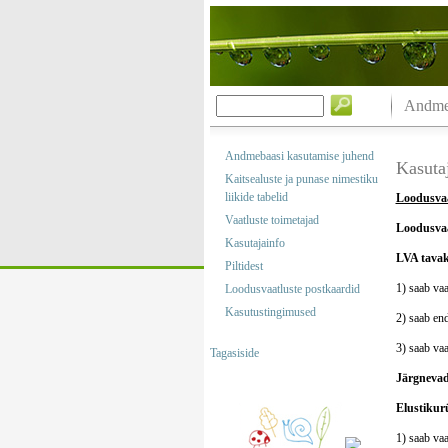
Andmeb
Andmebaasi kasutamise juhend
Kasuta
Kaitsealuste ja punase nimestiku
liikide tabelid
Loodusvaa
Vaatluste toimetajad
Loodusvaa
Kasutajainfo
LVA tavak
Piltidest
1) saab vaa
Loodusvaatluste postkaardid
Kasutustingimused
2) saab end
3) saab va
Tagasiside
Järgnevad
Elustikur
1) saab vaa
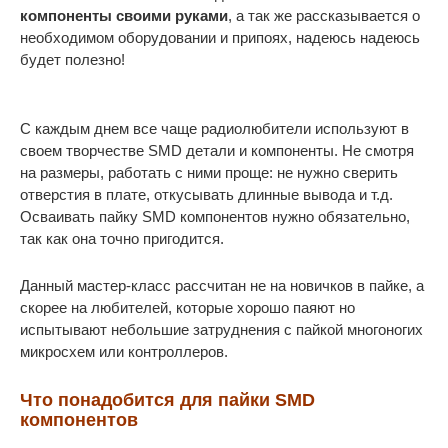
компоненты своими руками
, а так же рассказывается о
необходимом оборудовании и припоях, надеюсь надеюсь
будет полезно!
С каждым днем все чаще радиолюбители используют в
своем творчестве SMD детали и компоненты. Не смотря
на размеры, работать с ними проще: не нужно сверить
отверстия в плате, откусывать длинные вывода и т.д.
Осваивать пайку SMD компонентов нужно обязательно,
так как она точно пригодится.
Данный мастер-класс рассчитан не на новичков в пайке, а
скорее на любителей, которые хорошо паяют но
испытывают небольшие затруднения с пайкой многоногих
микросхем или контроллеров.
Что понадобится для пайки SMD
компонентов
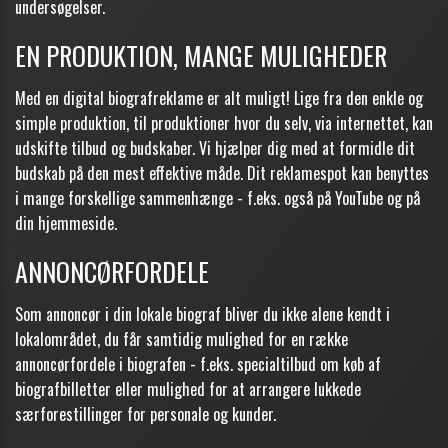
undersøgelser.
EN PRODUKTION, MANGE MULIGHEDER
Med en digital biografreklame er alt muligt! Lige fra den enkle og
simple produktion, til produktioner hvor du selv, via internettet, kan
udskifte tilbud og budskaber. Vi hjælper dig med at formidle dit
budskab på den mest effektive måde. Dit reklamespot kan benyttes
i mange forskellige sammenhænge - f.eks. også på YouTube og på
din hjemmeside.
ANNONCØRFORDELE
Som annoncør i din lokale biograf bliver du ikke alene kendt i
lokalområdet, du får samtidig mulighed for en række
annoncørfordele i biografen - f.eks. specialtilbud om køb af
biografbilletter eller mulighed for at arrangere lukkede
særforestillinger for personale og kunder.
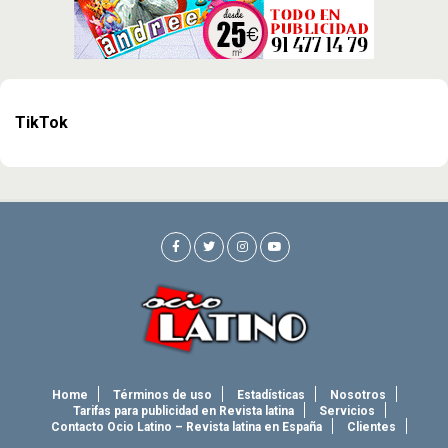
TikTok
Home
Términos de uso
Estadísticas
Nosotros
Tarifas para publicidad en Revista latina
Servicios
Contacto Ocio Latino – Revista latina en España
Clientes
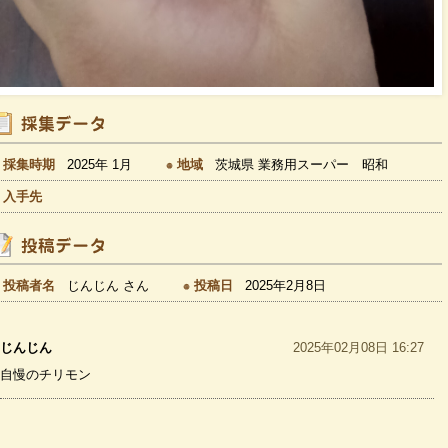
採集時期
2025年 1月
地域
茨城県 業務用スーパー 昭和
入手先
投稿者名
じんじん さん
投稿日
2025年2月8日
じんじん
2025年02月08日 16:27
自慢のチリモン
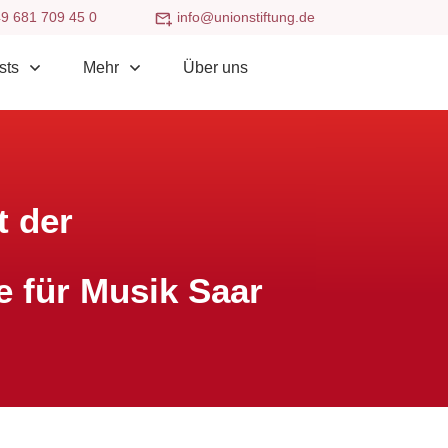
9 681 709 45 0
info@unionstiftung.de
sts
Mehr
Über uns
t der
 für Musik Saar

________________________

Update the text read from all the records so that "SMD" becomes "SMT" wherever it appears, with nothing else changed. Leave the pictures out of your answer.

Andmeb
Andmebaasi kasutamise juhend
Kasuta
Kaitsealuste ja punase nimestiku
liikide tabelid
Loodusvaa
Vaatluste toimetajad
Loodusvaa
Kasutajainfo
LVA tavak
Piltidest
1) saab vaa
Loodusvaatluste postkaardid
Kasutustingimused
2) saab end
3) saab va
Tagasiside
Järgnevad
Elustikur
1) saab vaa
компоненты своими руками
, а так же рассказывается о
необходимом оборудовании и припоях, надеюсь надеюсь
будет полезно!
С каждым днем все чаще радиолюбители используют в
своем творчестве SMT детали и компоненты. Не смотря
на размеры, работать с ними проще: не нужно сверить
отверстия в плате, откусывать длинные вывода и т.д.
Осваивать пайку SMT компонентов нужно обязательно,
так как она точно пригодится.
Данный мастер-класс рассчитан не на новичков в пайке, а
скорее на любителей, которые хорошо паяют но
испытывают небольшие затруднения с пайкой многоногих
микросхем или контроллеров.
Что понадобится для пайки SMT
компонентов
undersøgelser.
EN PRODUKTION, MANGE MULIGHEDER
Med en digital biografreklame er alt muligt! Lige fra den enkle og
simple produktion, til produktioner hvor du selv, via internettet, kan
udskifte tilbud og budskaber. Vi hjælper dig med at formidle dit
budskab på den mest effektive måde. Dit reklamespot kan benyttes
i mange forskellige sammenhænge - f.eks. også på YouTube og på
din hjemmeside.
ANNONCØRFORDELE
Som annoncør i din lokale biograf bliver du ikke alene kendt i
lokalområdet, du får samtidig mulighed for en række
annoncørfordele i biografen - f.eks. specialtilbud om køb af
biografbilletter eller mulighed for at arrangere lukkede
særforestillinger for personale og kunder.
TikTok
Home
Términos de uso
Estadísticas
Nosotros
Tarifas para publicidad en Revista latina
Servicios
Contacto Ocio Latino – Revista latina en España
Clientes
採集時期
2025年 1月
地域
茨城県 業務用スーパー 昭和
入手先
投稿者名
じんじん さん
投稿日
2025年2月8日
じんじん
2025年02月08日 16:27
自慢のチリモン
9 681 709 45 0
info@unionstiftung.de
sts
Mehr
Über uns
t der
 für Musik Saar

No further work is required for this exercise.